I'm not sure who this post is directed at, but you have entirely missed the point. I don't see posts here where people are being flippant or callous. No one has said that knowing English is a badge of honour or makes them more intelligent than anyone else. You'd have to seriously read between the lines of most posts to make these conclusions. You have interpreted all this on your own.

The OP has asked for reasons as to why he can't seem to get a job in AUSTRALIA, which is an ENGLISH speaking country. No offense, but who cares if you or anyone else knows 5 languages? I'm fluent in Viet, does that mean I'll be able to get a job a skilled job in Australia? Realistically, probably not. 

I'm also fluent in English, but if I went to Japan to get a job, that would probably put me at a huge disadvantage. What if I truly didn't know, that not knowing Japanese was putting me at a disadvantage? Would I want to be told that it's all good, keep trying? No, I'd want to know the truth. You mentioned that "a certain group of people" expect to get 6 figures by just knowing English. You know what? There are studies that show this is exactly what is happening. Just by having an Anglo name, you can get an interview, have easier questions, and secure a good job. Does that sound fair? Of course not, but I'm not going to sit at home and feel sorry for myself. Nor should anyone else. No one is trying to mess with any one's aspirations, we are all trying to help each other out. Sometimes, to get a point across you have to be a bit more blunt. Not everything can be flowers and roses. Of course, this doesn't excuse blatant racism.

Activity: Reproduce the forum post about job hunting in Australia and language skills word for word. The rows have nothing to do with this.

Dataset excerpts:
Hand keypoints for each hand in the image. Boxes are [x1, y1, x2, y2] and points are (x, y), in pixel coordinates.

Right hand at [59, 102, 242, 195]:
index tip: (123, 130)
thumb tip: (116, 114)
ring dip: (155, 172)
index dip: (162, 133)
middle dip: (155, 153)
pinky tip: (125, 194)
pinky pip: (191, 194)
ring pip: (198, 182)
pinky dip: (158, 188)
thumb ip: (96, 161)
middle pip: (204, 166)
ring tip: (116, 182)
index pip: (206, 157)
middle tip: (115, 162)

Exercise result:
I'm not sure who this post is directed at, but you have entirely missed the point. I don't see posts here where people are being flippant or callous. No one has said that knowing English is a badge of honour or makes them more intelligent than anyone else. You'd have to seriously read between the lines of most posts to make these conclusions. You have interpreted all this on your own.

The OP has asked for reasons as to why he can't seem to get a job in AUSTRALIA, which is an ENGLISH speaking country. No offense, but who cares if you or anyone else knows 5 languages? I'm fluent in Viet, does that mean I'll be able to get a job a skilled job in Australia? Realistically, probably not. 

I'm also fluent in English, but if I went to Japan to get a job, that would probably put me at a huge disadvantage. What if I truly didn't know, that not knowing Japanese was putting me at a disadvantage? Would I want to be told that it's all good, keep trying? No, I'd want to know the truth. You mentioned that "a certain group of people" expect to get 6 figures by just knowing English. You know what? There are studies that show this is exactly what is happening. Just by having an Anglo name, you can get an interview, have easier questions, and secure a good job. Does that sound fair? Of course not, but I'm not going to sit at home and feel sorry for myself. Nor should anyone else. No one is trying to mess with any one's aspirations, we are all trying to help each other out. Sometimes, to get a point across you have to be a bit more blunt. Not everything can be flowers and roses. Of course, this doesn't excuse blatant racism.